* start RECORDS FOR THE TASK *

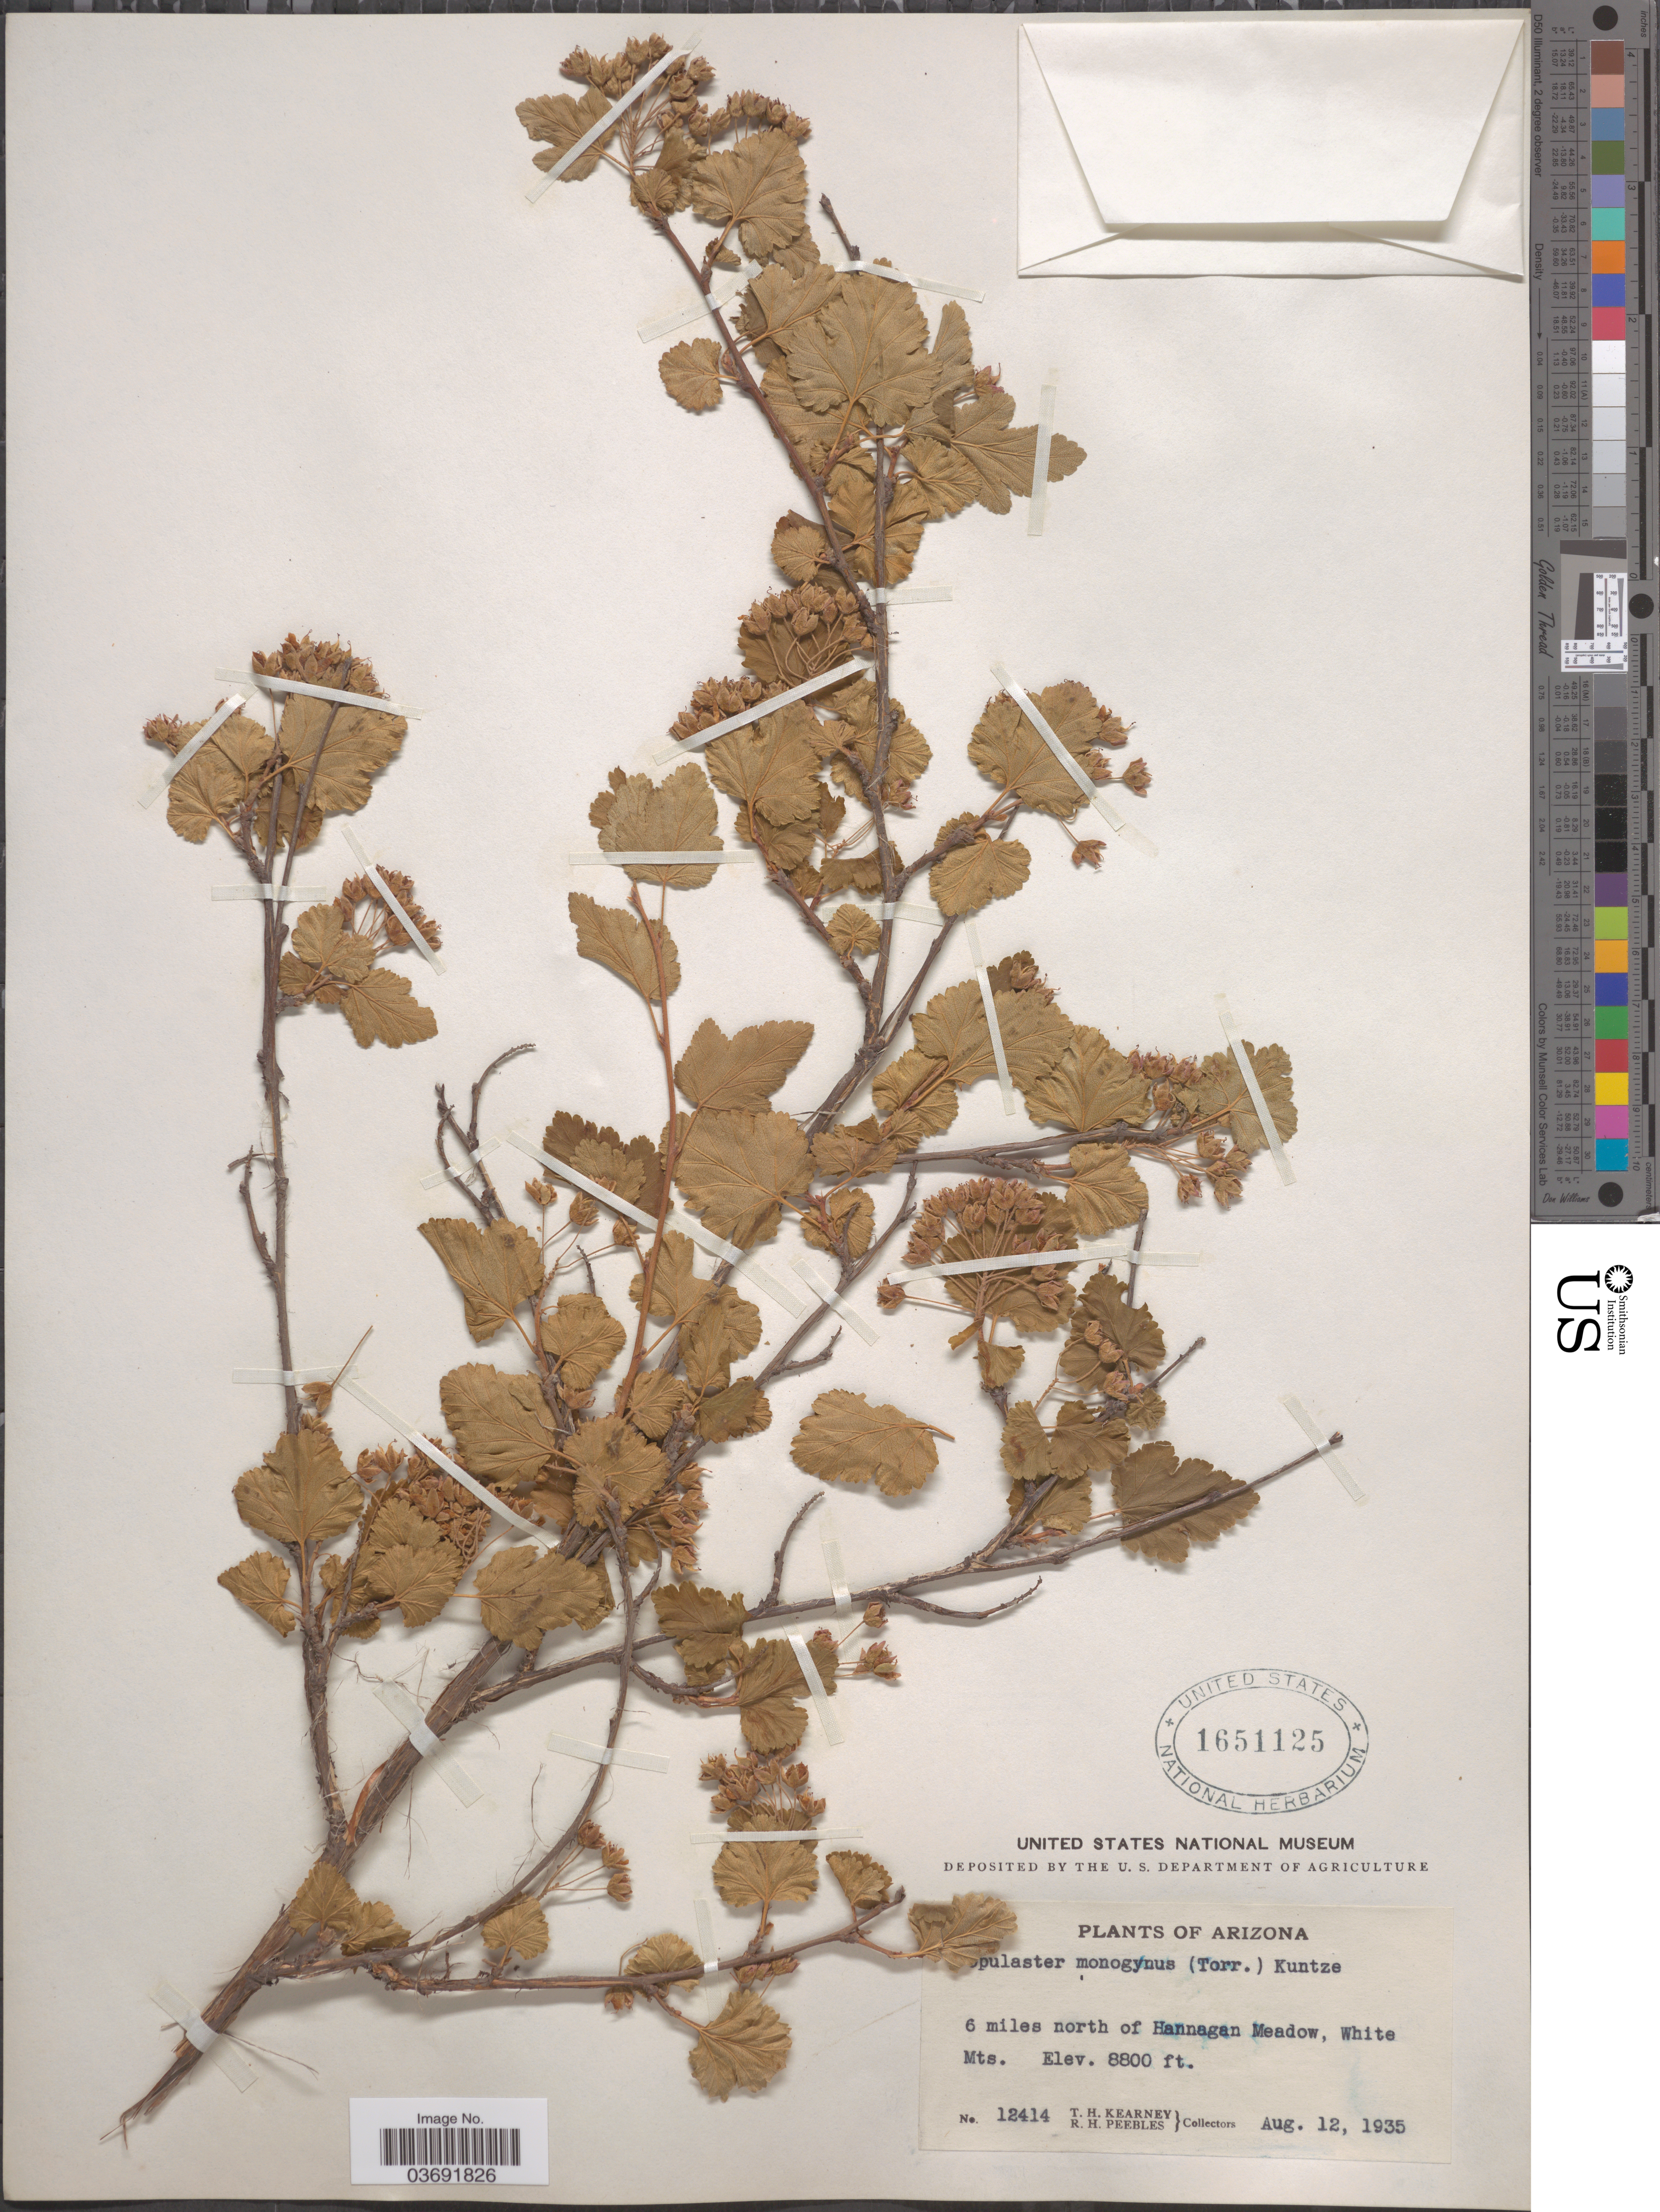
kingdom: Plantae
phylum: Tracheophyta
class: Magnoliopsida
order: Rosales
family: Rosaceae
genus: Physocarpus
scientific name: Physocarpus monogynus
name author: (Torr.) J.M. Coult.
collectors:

* end RECORDS FOR THE TASK *
* start RECORDS FOR THE TASK *

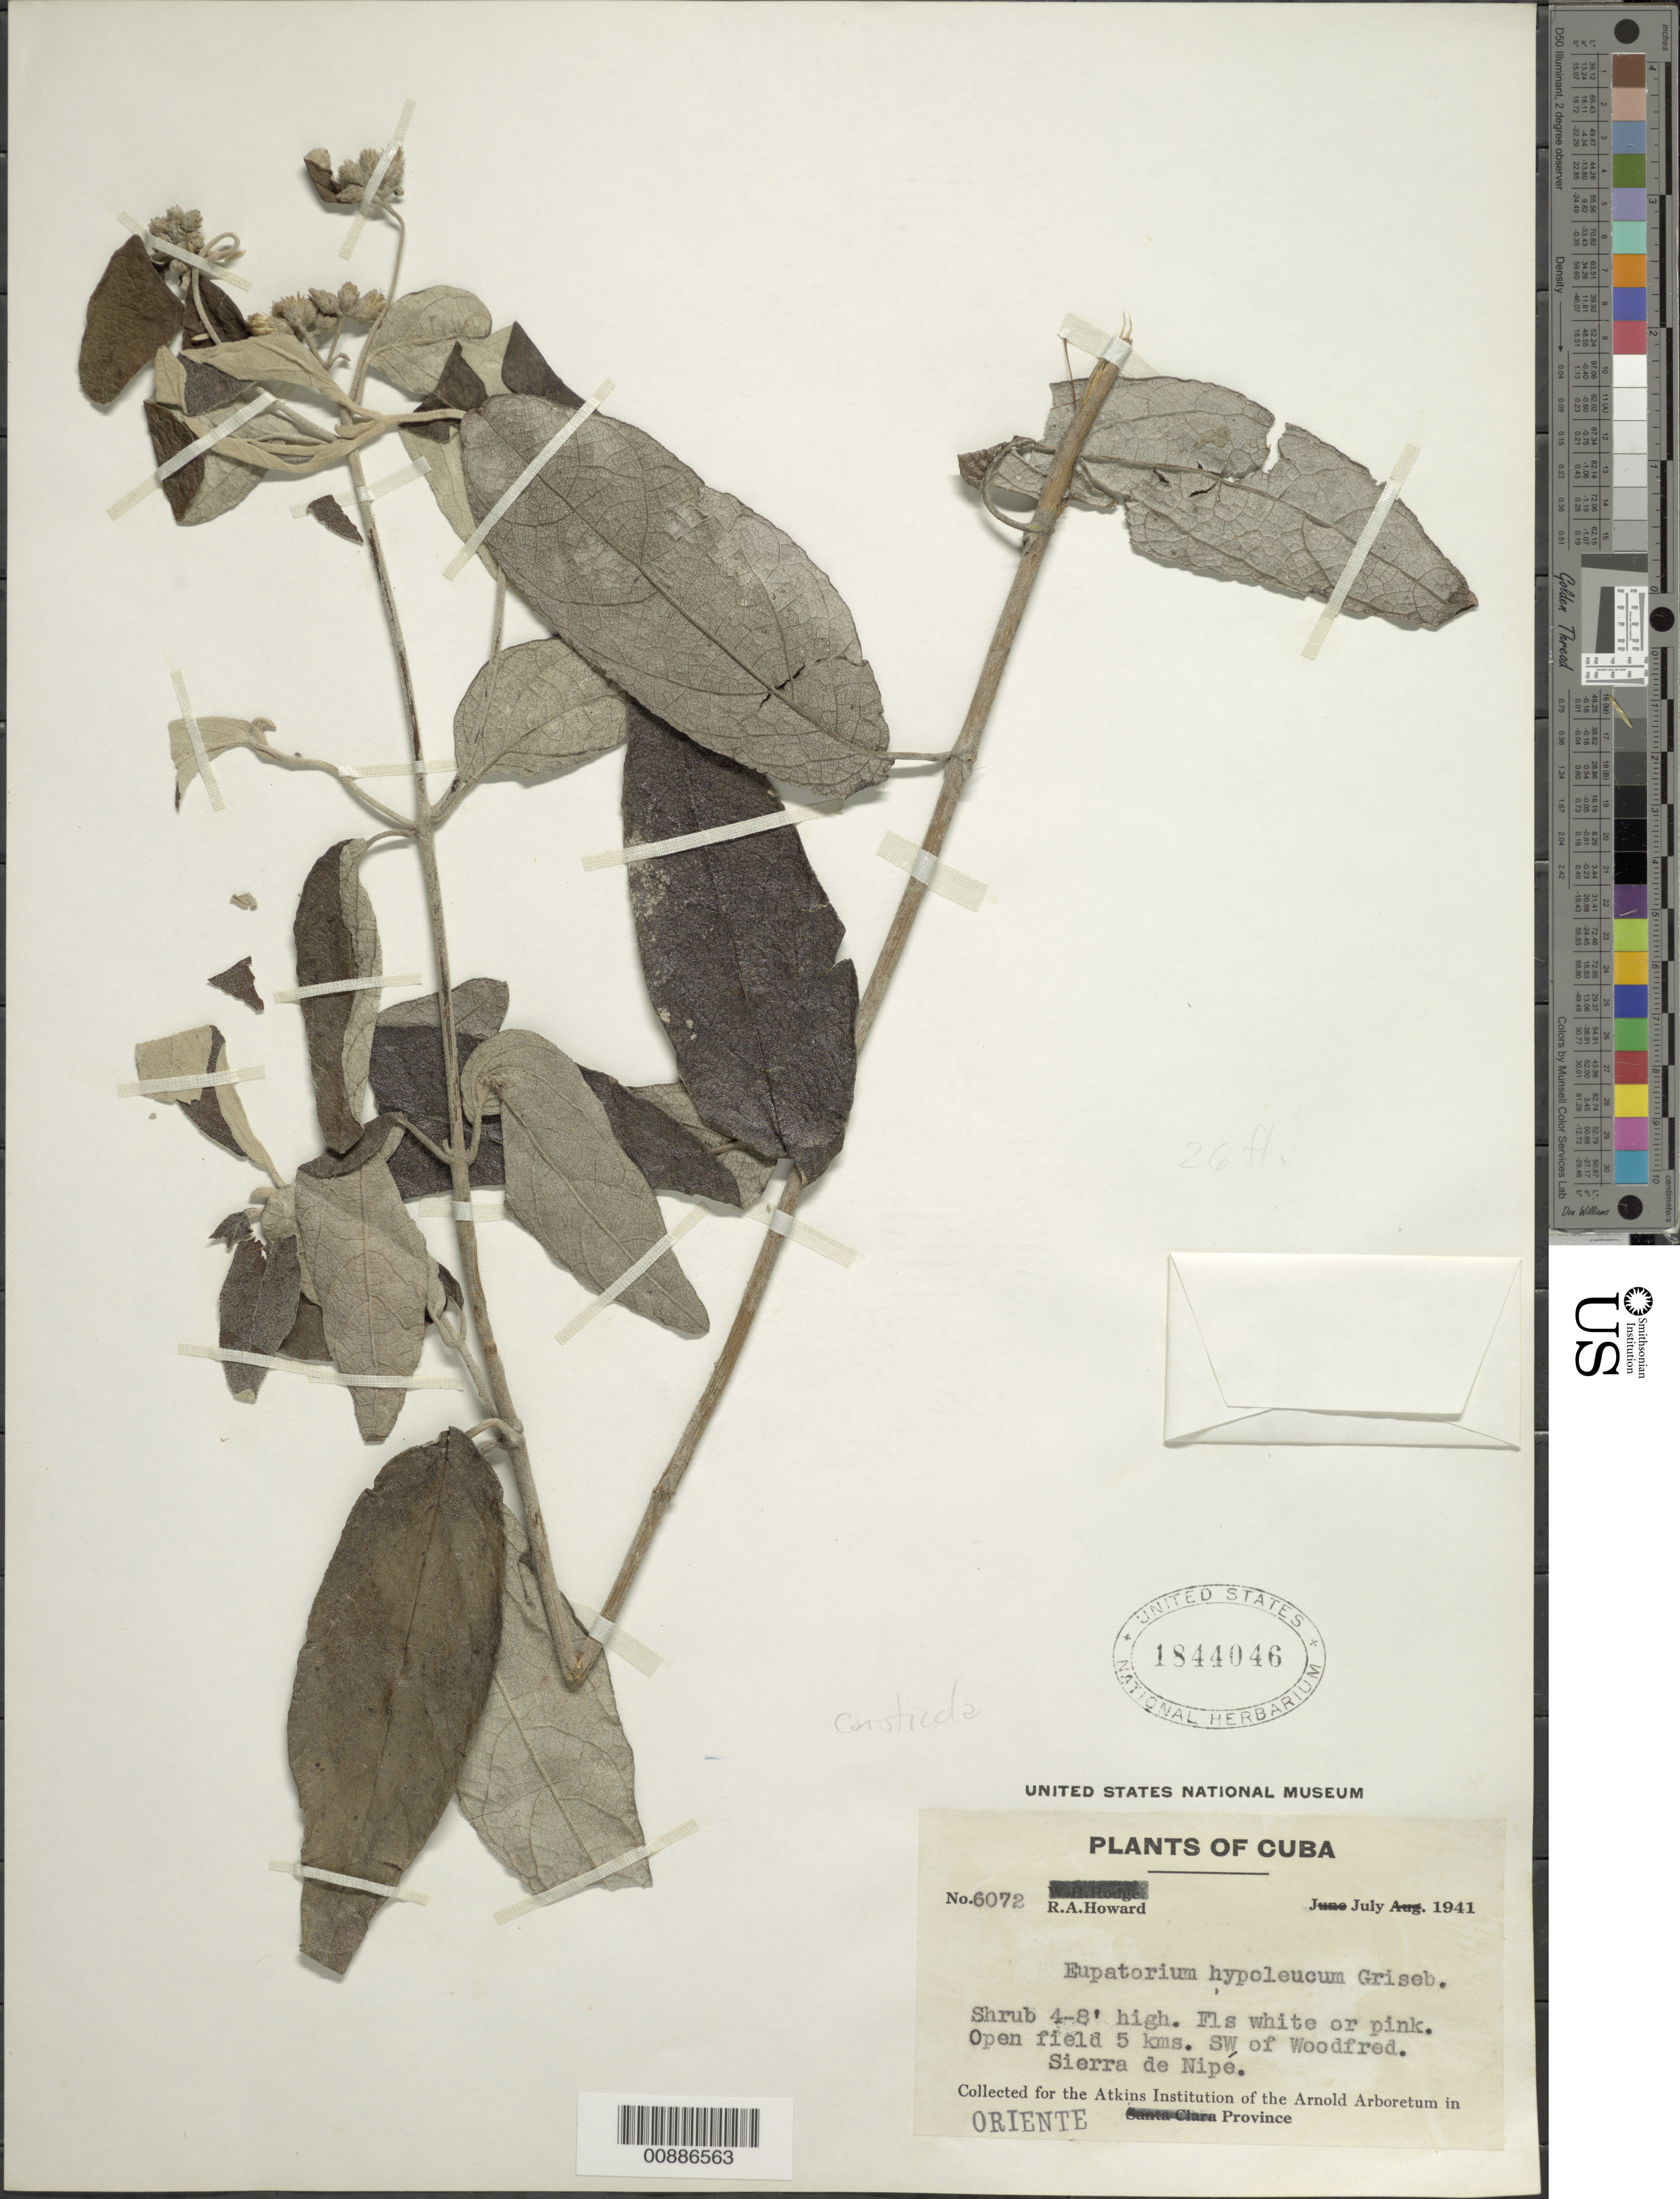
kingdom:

* end RECORDS FOR THE TASK *

### TASK OBJECTIVE
Write out, word for word, the lines between the one holding "kingdom: Plantae" and the one holding "name author: (Torr.) J.M. Coult.", inclusive.

### TASK RESPONSE
kingdom: Plantae
phylum: Tracheophyta
class: Magnoliopsida
order: Rosales
family: Rosaceae
genus: Physocarpus
scientific name: Physocarpus monogynus
name author: (Torr.) J.M. Coult.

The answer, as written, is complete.